La storia che lega l’Inghilterra e l’Irlanda è tutt’altro che semplice. Tra guerre di potere, assedi, discriminazioni e omicidi, l’Irlanda ha sempre subito vessazioni e azioni violente da parte dei britannici… Ma sapevate che un re spinse ancora più oltre, tentando di cancellare completamente dal suolo irlandese la cultura gaelica? È proprio questo l’obiettivo dello Statuto di Kilkenny, una legge promulgata il 19 aprile 1367… Ecco le spiegazioni.

Storia dello Statuto di Kilkenny

Una legge pensata per annientare l’identità culturale irlandese

Nel 1300, l’Irlanda era sotto il dominio del Regno d’Inghilterra. Gli inglesi cercavano di colonizzare il più possibile l’Isola di Smeraldo.

Ma la situazione restava esplosiva: gli irlandesi, ben lontani dall’accettare la situazione, non cessavano di lottare contro la presenza inglese… e alcuni coloni britannici sembravano a volte lasciarsi “sedurre” dalla cultura irlandese…

Per il re Edoardo III d’Inghilterra, era fondamentale rafforzare la colonia inglese sul suolo irlandese ed evitare che gli anglo-irlandesi locali diventassero troppo “irlandesi”.

Così nacque lo Statuto di Kilkenny, un testo che vietava completamente lo stile di vita e la cultura degli indigeni irlandesi.

Con questa legge, ai coloni anglo-irlandesi fu proibito qualsiasi comportamento che potesse essere considerato irlandese. Fu loro vietato fraternizzare con gli indigeni, sposarli, parlare la loro lingua gaelica, indossare i loro abiti e persino ascoltare la loro musica.

Una strategia voluta dal Regno d’Inghilterra, destinata a riportare l’Irlanda sotto il controllo dei nobili nati in Inghilterra, e non dei discendenti inglesi in Irlanda.

Lo statuto fu adottato a seguito di una riunione del parlamento irlandese a Kilkenny il 19 aprile 1367. Tra i divieti previsti, lo Statuto proibiva:

    • di sposare un irlandese
    • di adottare un bambino irlandese
    • di usare un nome irlandese
    • di indossare abiti irlandesi
    • di parlare la lingua irlandese
    • di suonare musica irlandese
    • di ascoltare i cantastorie irlandesi
    • di giocare a giochi irlandesi
    • di permettere a un irlandese di entrare in una casa religiosa inglese
    • di nominare qualsiasi membro del clero irlandese in qualunque chiesa della colonia inglese
    • di cavalcare all’irlandese, cioè senza sella
    • di vendere cavalli, armature o armi agli irlandesi
    • di applicare le leggi di Brehon

Restrizioni punibili con la pena di morte

Infrangere una qualsiasi delle leggi dello Statuto equivaleva a tradimento ed era punibile con la pena di morte.
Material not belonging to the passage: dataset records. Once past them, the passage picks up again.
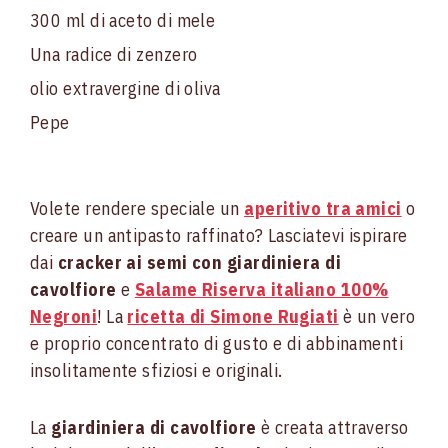
300 ml di aceto di mele
Una radice di zenzero
olio extravergine di oliva
Pepe
Volete rendere speciale un
aperitivo tra amici
o
creare un antipasto raffinato? Lasciatevi ispirare
dai
cracker ai semi con giardiniera di
cavolfiore
e
Salame Riserva italiano 100%
Negroni
! La
ricetta di Simone Rugiati
è un vero
e proprio concentrato di gusto e di abbinamenti
insolitamente sfiziosi e originali.
La
giardiniera di cavolfiore
è creata attraverso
Questo statuto era pensato esclusivamente contro i coloni per riportarli sulla linea del pensiero colonialista inglese… Ma la legge perse rapidamente forza e non fu applicata come previsto.

Infatti, lo statuto rimase teoricamente in vigore per quasi trecento anni fino al XVII secolo… Ma mancavano i mezzi locali per farlo rispettare… Tanto che molti anglo-irlandesi cessarono presto di osservare lo Statuto di Kilkenny.

Tuttavia, questo testo legale ebbe un impatto profondamente negativo sul rapporto tra coloni inglesi e irlandesi… Lo Statuto di Kilkenny alimentò per secoli la convinzione che inglesi e irlandesi appartenessero a razze diverse… e che gli irlandesi fossero una sottorazza da educare…

Una legge che influenzò fortemente la cultura gaelica irlandese, rendendola quasi illegale in tutto il paese. Tuttavia, molti irlandesi riuscirono a preservare il loro stile di vita, praticando la cultura gaelica nonostante i divieti, attraverso riunioni segrete, lontano da occhi indiscreti.